(Supplied entries begins)

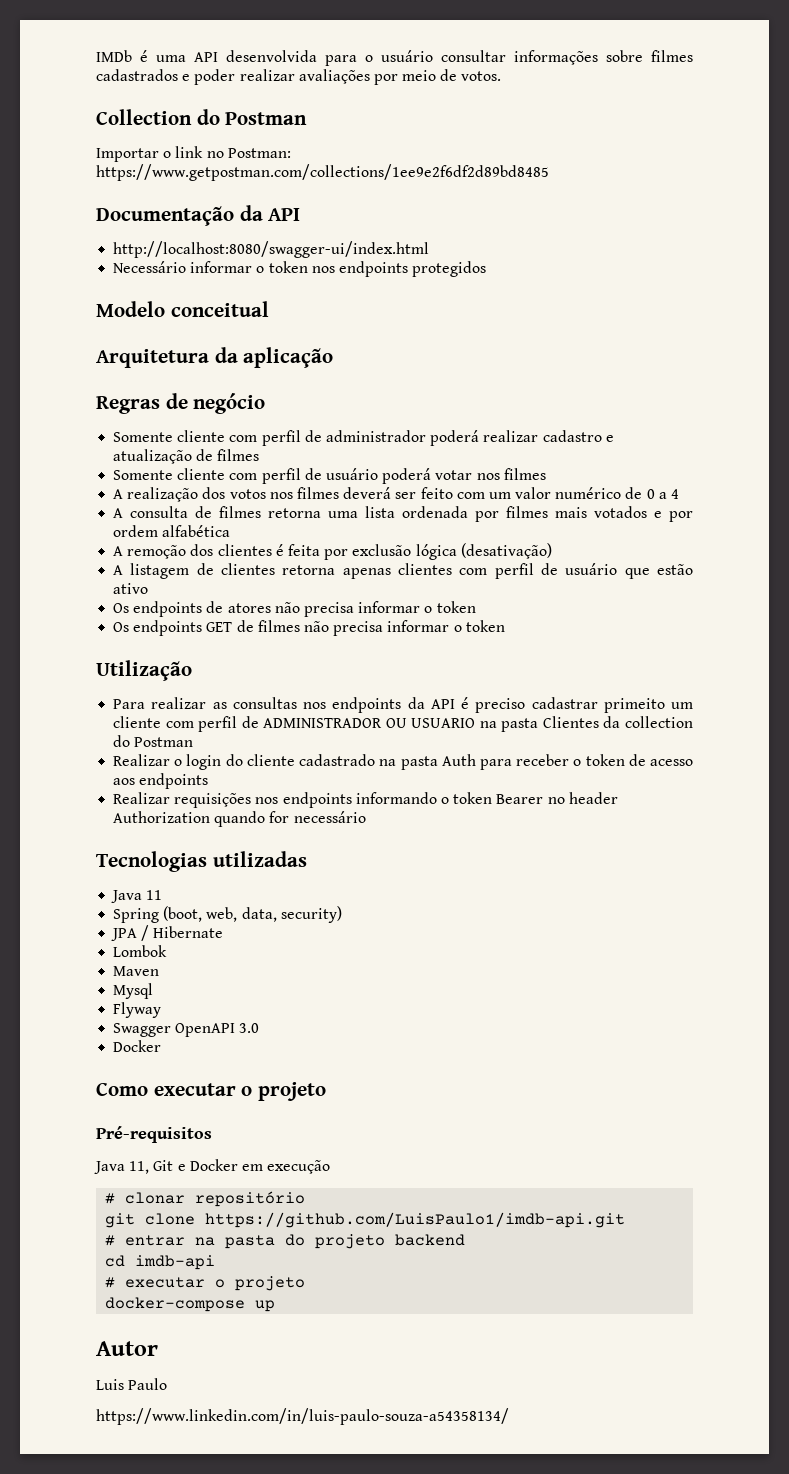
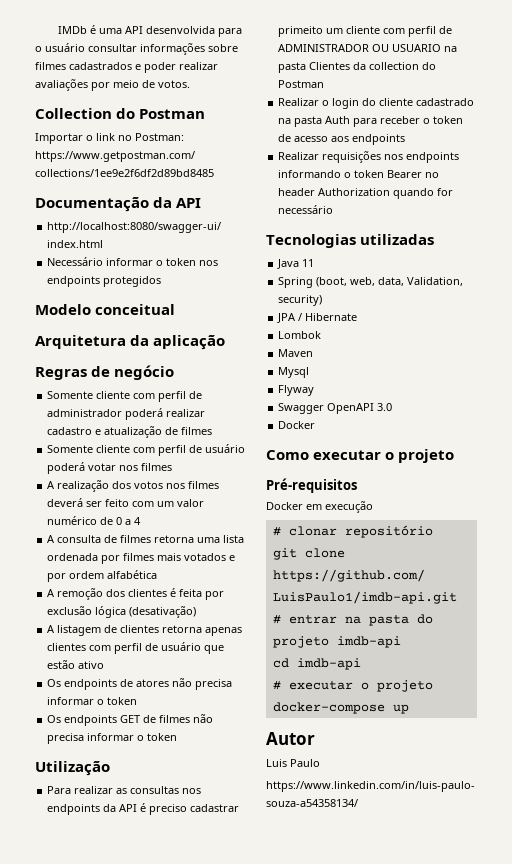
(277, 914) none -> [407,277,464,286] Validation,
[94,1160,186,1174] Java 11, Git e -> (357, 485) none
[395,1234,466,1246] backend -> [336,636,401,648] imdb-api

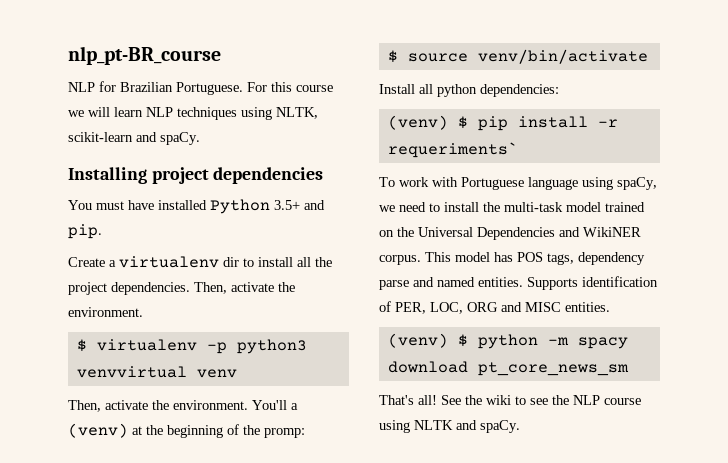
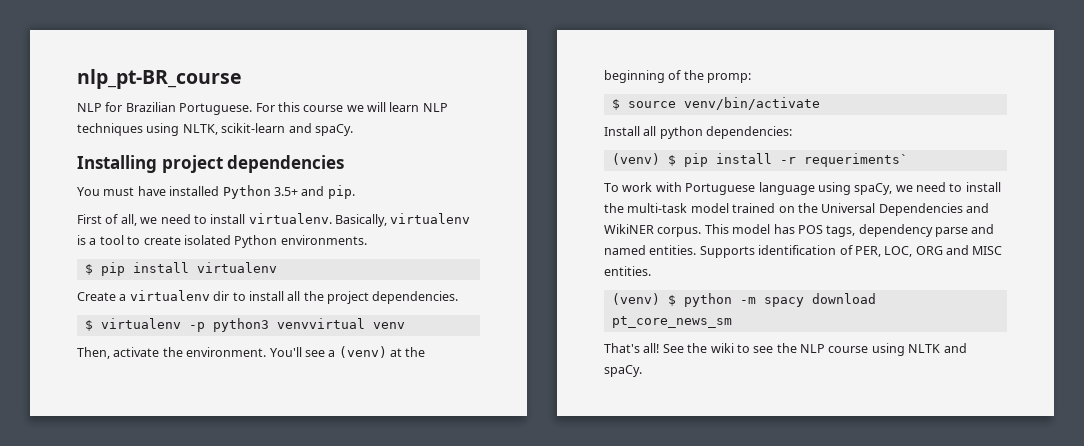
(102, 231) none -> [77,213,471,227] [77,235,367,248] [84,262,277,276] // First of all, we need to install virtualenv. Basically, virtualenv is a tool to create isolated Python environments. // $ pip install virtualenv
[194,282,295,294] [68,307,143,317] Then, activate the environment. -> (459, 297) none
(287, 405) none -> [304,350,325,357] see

(Supplied entries ends)

Give the data above again in full and unchanged, skipping the pictures.

* [Your response]:
(277, 914) none -> [407,277,464,286] Validation,
[94,1160,186,1174] Java 11, Git e -> (357, 485) none
[395,1234,466,1246] backend -> [336,636,401,648] imdb-api

(102, 231) none -> [77,213,471,227] [77,235,367,248] [84,262,277,276] // First of all, we need to install virtualenv. Basically, virtualenv is a tool to create isolated Python environments. // $ pip install virtualenv
[194,282,295,294] [68,307,143,317] Then, activate the environment. -> (459, 297) none
(287, 405) none -> [304,350,325,357] see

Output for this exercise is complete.